Anti-tumor therapy within 5 half-lives at the time of investigational product BL0006 administration, or anti-tumor therapy within 4 weeks prior to administration of BL0006 (whichever is shorter), therapy including chemotherapy, biologic therapy, immunotherapy, radiotherapy (palliative radiotherapy for local pain control is excluded and the radiotherapy area do not include the proposed target lesion) and so on, or all relevant toxic reactions (except alopecia) have not been recovered.

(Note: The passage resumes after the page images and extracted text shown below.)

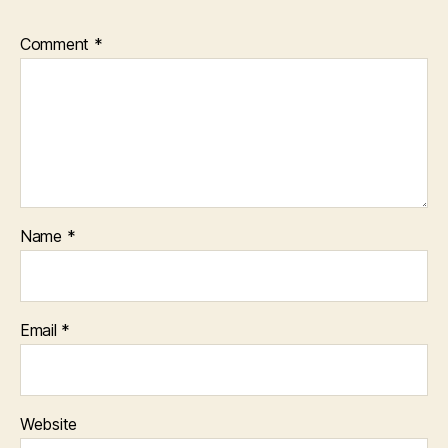
Comment
*
Name
*
Email
*
Website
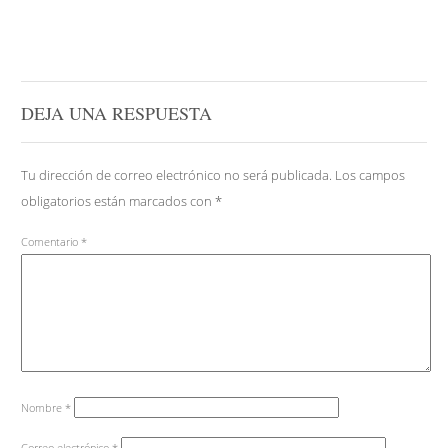
DEJA UNA RESPUESTA
Tu dirección de correo electrónico no será publicada.
Los campos
obligatorios están marcados con
*
Comentario
*
Nombre
*
Correo electrónico
*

Patients who are taking anticoagulant therapy (prophylactic use of low-dose aspirin or low molecular weight heparin is allowed).

Those who are expected to require systemic corticosteroids within 4 weeks prior to administration of BL0006 (low doses of corticosteroids are excluded, such as ≤ 10 mg prednisone daily or equivalent).

Those who have received live or attenuated vaccines (e.g., measles, mumps, rubella, varicella, yellow fever, rabies, BCG, typhoid vaccine, etc.) within 4 weeks before screening, or any covid-19 vaccine within 2 weeks before screening.

Those who underwent major surgery within 4 weeks before screening, or plan to undergo major surgery during the study.

Those who are participating in other clinical studies, or have participated in any other interventional clinical studies within 4 weeks before screening.

Pregnant or lactating women.

Patients who are judged disqualified to join clinical studies by investigator due to any causes.